Could Southwest Airlines Break From Being An All 737 Carrier?

It was on October 22nd at Southwest Airline’s third-quarter earnings call that the carrier’s Chief Operating Officer Mike…

Could Southwest Airlines Break From Being An All 737 Carrier?

It was on October 22nd at Southwest Airline’s third-quarter earnings call that the carrier’s Chief Operating Officer Mike Van de Ven disclosed that the Airbus A220 is being considered as a future addition to the fleet. Once believed to be an impenetrable Boeing stronghold, it’s much more of a possibility these days that an Airbus jet could join the existing Southwest fleet of Boeing 737s.

Southwest Airlines has one of the world’s largest 737 fleets. Photo: Vincenzo Pace | JFKJets.com

The Boeing 737 MAX 7 vs. the Airbus A220

So, what exactly was spoken about the A220 to result in a 1.1% drop in Boeing’s share price? Well, here’s the portion of Southwest’s earnings call transcript referencing the aircraft shopping:

“…in our network, there is definitely a need for what I would say 140, 150-seat airplane versus 175-seat airplane. Today — at the present time, we’re mostly focused on the MAX 8, the 175-seat airplane. And the A220 and the MAX 7, they’re the two players in the marketplace. And both of those airplanes have their strengths and their disadvantages. And […] we’ve been looking at both airplanes. We will continue that evaluation.” -Mike Van de Ven, Chief Operating Officer, Southwest Airlines via SeekingAlpha.com

Air Canada A220
As far as North American carriers are concerned, it’s just Air Canada, JetBlue, and Delta Air Lines that have adopted the Airbus A220. Photo: Chris Loh/Simple Flying

When could Southwest make a decision?

Of course, immediately after the above statement, Van de Ven added that this decision (between the MAX 7 and the A220) wouldn’t need to be made ‘until probably 2025 and beyond,’ concluding by saying, “So today, we’re just really focused on the MAX, getting the MAX back into service, making sure that we have the right delivery schedule with Boeing.”

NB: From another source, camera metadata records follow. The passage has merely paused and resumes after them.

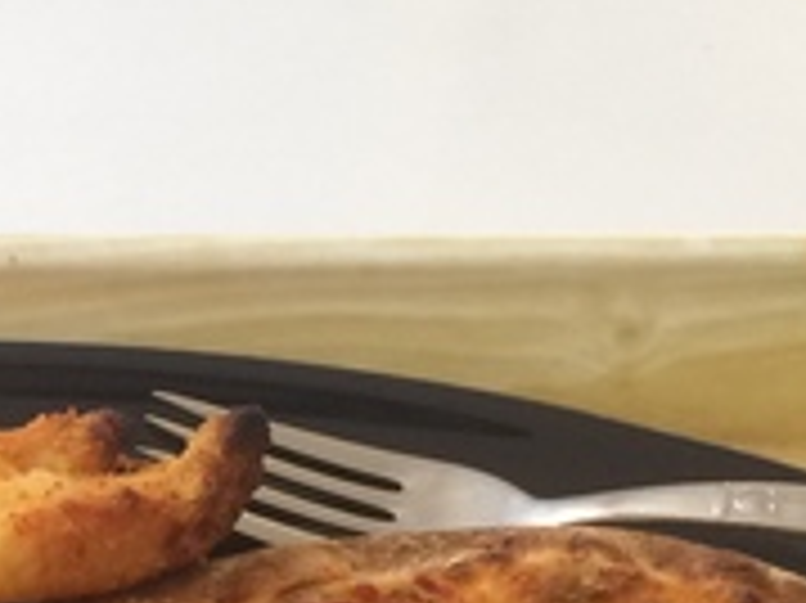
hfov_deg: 16.6
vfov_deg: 12.5
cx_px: -252
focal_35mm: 112
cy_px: 922
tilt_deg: -49.2
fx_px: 2606
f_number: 2.2
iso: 64
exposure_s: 1/33
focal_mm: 4.15
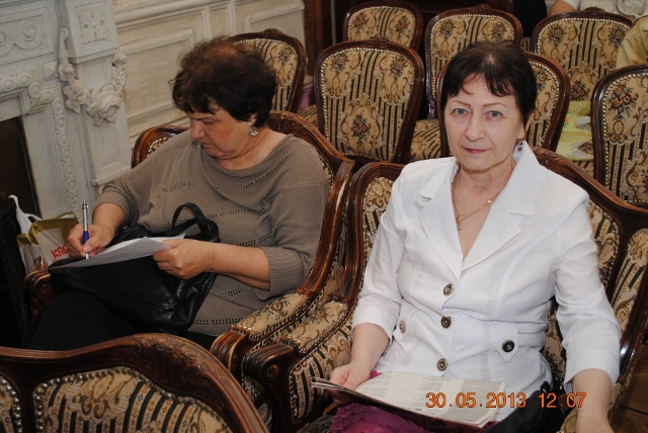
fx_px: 811
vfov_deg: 29.9
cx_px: 324
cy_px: 216
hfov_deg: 43.6
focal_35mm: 45
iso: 200
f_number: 4.5
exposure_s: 1/60
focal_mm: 30
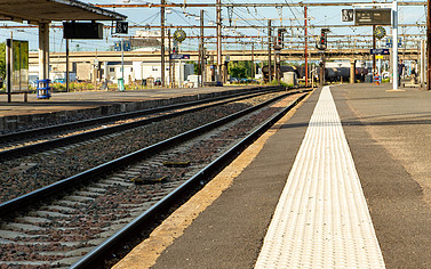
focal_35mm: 120
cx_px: 331
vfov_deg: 10.9
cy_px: 105
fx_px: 1410
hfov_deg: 17.3
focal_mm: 70
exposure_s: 1/100
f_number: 20
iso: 400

CEO Gary Kelly adds the following, noting that now is a good time to study the matter:

“And we don’t know when we’re going to grow, and we have a surplus of aircraft. So the only thing that I would willingly admit is that if there were ever a scenario for us to consider making a change in aircraft type, it would be now because we are not desperate to grow the airline and may not be for a long time.”

Kelly goes on to say that his Chief Operations Officer and Chief Financial Officer are working to make sure that the airline will be sure to “have the best 150-ish seat narrow-body airplane in the world in terms of performance, in terms of economics, in terms of fit” into the system. He concludes by saying that the environment lends itself to the time that would be required for the carrier to make this kind of investment.

Southwest 737
Photo: Vincenzo Pace | JFKJets.com

Long-time speculation further confirmed

It’s been over a year and a half since there was initial speculation that Southwest was considering the Airbus A220. In April 2019, in the aftermath of the 2nd Boeing 737 MAX crash, it was reported that members of the Southwest team were in Europe evaluating the Airbus A220. 

At the time, Bizjournal reported that CEO Gary Kelly made the following statement:

“Obviously, at this point in time, we don’t have any plans to change there. But like anyone, we’ll have to constantly evaluate what’s available in the marketplace. And we’ve been a Boeing customer all these years, and I think chances are we’ll continue to be a Boeing customer.” 

Do you think Southwest should go for a mixed fleet and choose the Airbus A220-300 over the Boeing 737 MAX 7? Let us know your thoughts in the comments.

Simple Flying contacted Southwest’s communications team for additional comments. However, an airline spokesperson told us that there was nothing to add to the comments made within the earnings call.